== EXCERPT TO READ ==

:::::

3. Web Server SSL/TLS certificate

  • Certificates Wizard - Skip - Paste your csr - Continue
  • Add each domain and then the subdomains
  • Wait for confirmation mail
  • Toolbox - Retrieve Certificate
  • Save as .cer file
  • MMC - Certificates (Local Computer) - Certificate Enrollment Request - Import the cer file.
  • It will merge with your request and you can then export it to a .pfx that contains both public and private key.

4. Install Intermediate Certification Authorities

  • MMC - Certificates (Local Computer) - Intermediate Certification Authorities
  • Make sure all the intermediate certificates are at least sha256 or you will get 'The site is using outdated security settings that may prevent future versions of Chrome from being able to safely access it.'
  • Also make sure not old sha1 stay behind in both the local and the current user store (right-click find certificate)

:::::

== GIVEN MATERIAL ==

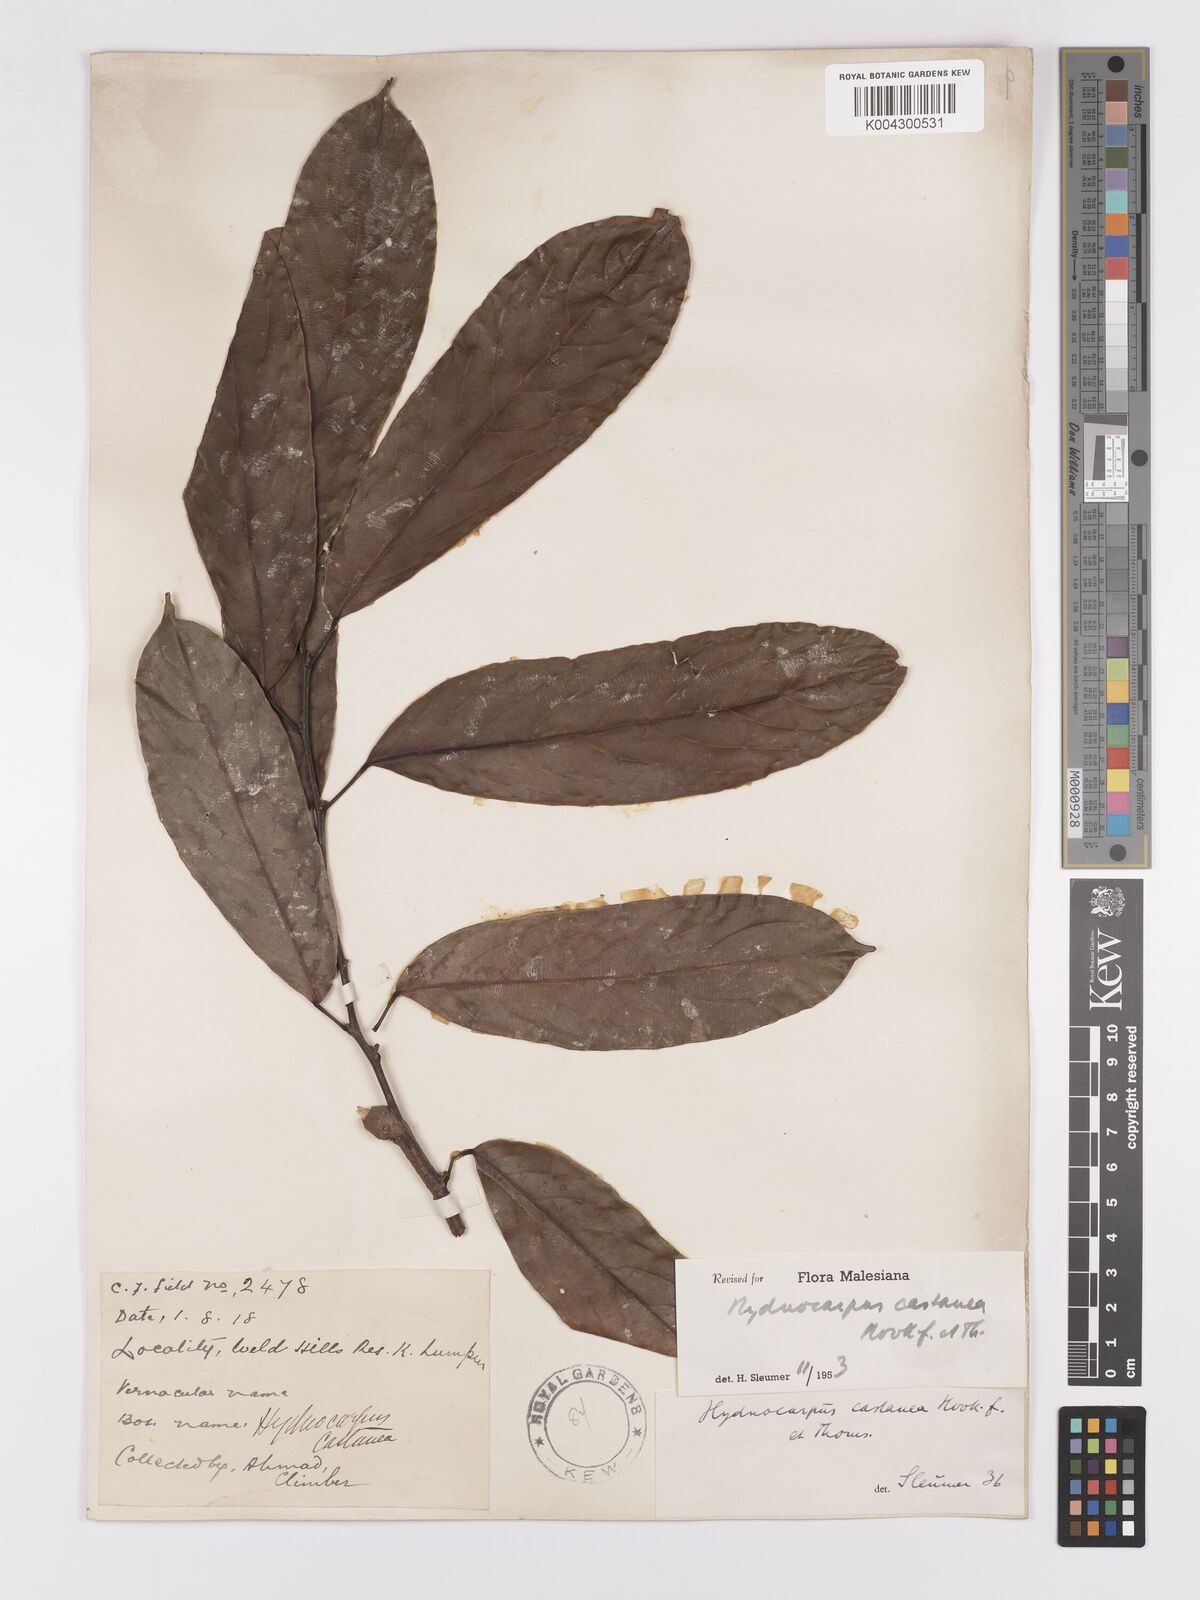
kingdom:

:::::

== TO BE DONE ==
1. Copy the section of the SSL/TLS certificate notes that begins with the words containing "3. Web Server" and ends with "the cer file.".
2. In the SSL/TLS certificate notes, list in order the four steps joined by dashes in the first bullet under "Web Server SSL/TLS certificate".
3. According to the SSL/TLS certificate notes, what file type can the merged certificate be exported to so that it contains both the public and private key?
Answer using only the SSL/TLS certificate notes and nothing from the data.

== EXPECTED ANSWERS ==
1.
3. Web Server SSL/TLS certificate

  • Certificates Wizard - Skip - Paste your csr - Continue
  • Add each domain and then the subdomains
  • Wait for confirmation mail
  • Toolbox - Retrieve Certificate
  • Save as .cer file
  • MMC - Certificates (Local Computer) - Certificate Enrollment Request - Import the cer file.

2. Certificates Wizard; Skip; Paste your csr; Continue

3. A .pfx file.